For Your Eyes Only: Safeguarding EDI File Data
We all want the convenience of sharing information seamlessly across departments and business partners.
To eliminate cumbersome manual processes, manufacturers share Electronic Data Interchange (EDI) documents—such as shipping notices and purchase orders—with 3PLs, sourcing companies, expeditors, and freight forwarders so that these parties have the information they need.
EDI documents bring manufacturers added convenience and faster time-to-market—but at what cost? With paper records, implicit and explicit rules exist around what information can be shared and who is responsible for which roles.
In the transition to online communications, however, technical restrictions often impede these rules from being carried over, which can lead to security breaches, loss of negotiating power, and a host of other troubles.
Traditionally, manufacturers have utilized a single EDI account for their entire staff as well as external partners. This simplistic approach has major flaws.
In highly regulated environments, such as pharmaceutical and medical manufacturing, the inability to trace activities back to specific individuals is unacceptable to auditors.
In other verticals, such as consumer goods and automotive suppliers, business data could be destructive if it fell into a competitor’s hands.
Imagine, for example, if your business rivals knew what you paid for raw goods or how you structured your partnerships. They could easily exploit this information to undercut you in competitive bids or usurp your key alliances by offering a better deal to critical partners.
Revealing certain information to external suppliers can also be detrimental, negating your bargaining position.
3PLs, for example, want access to electronic purchase orders to gather the information they need to package goods. This saves them considerable time, eliminates error-prone data entry, and speeds product delivery. But some purchase order data shouldn’t be shared with suppliers.

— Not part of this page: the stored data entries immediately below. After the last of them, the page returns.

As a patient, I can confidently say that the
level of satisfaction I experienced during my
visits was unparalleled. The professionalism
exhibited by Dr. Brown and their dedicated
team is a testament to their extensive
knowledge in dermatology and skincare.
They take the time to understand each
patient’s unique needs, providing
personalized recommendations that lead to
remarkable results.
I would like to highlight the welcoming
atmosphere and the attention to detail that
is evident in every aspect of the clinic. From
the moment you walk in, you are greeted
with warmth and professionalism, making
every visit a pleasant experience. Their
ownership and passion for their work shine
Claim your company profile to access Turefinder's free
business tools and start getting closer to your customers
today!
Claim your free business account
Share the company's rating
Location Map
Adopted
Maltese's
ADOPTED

Say the 3PL realizes that the manufacturer is doing $5 million of business and is only paying five cents a box. The 3PL is likely to push for larger profits if it knows how much the manufacturer is bringing in. Likewise, a manufacturer won’t want to let on to outsourced contractors how much it’s selling the end product for.
Manufacturers must be careful when sharing remittance advice, which contains bank routing information. One slip in revealing financial information opens the door to potential theft, or worse, embezzlement.
The best approach to EDI password structure allows a considerable level of granularity. For example, the organization could enable the account manager for customer A to view invoices (without editing them), but not see any information for customer B.
Likewise, manufacturers can share important data with suppliers while shielding confidential information. A company might give its 3PLs access to purchase orders so they know what to pack, but automatically filter out prices and other sensitive information.
Implementing such approaches forces businesses to think about who should have access to what information. This empowers manufacturers to improve processes practically and fluidly.
In a global manufacturing environment, enabling role-based EDI access empowers manufacturers to share information securely while improving productivity across the supply chain.
This approach affords the organization control over not only what data employees and external partners see, but also what they do with the information.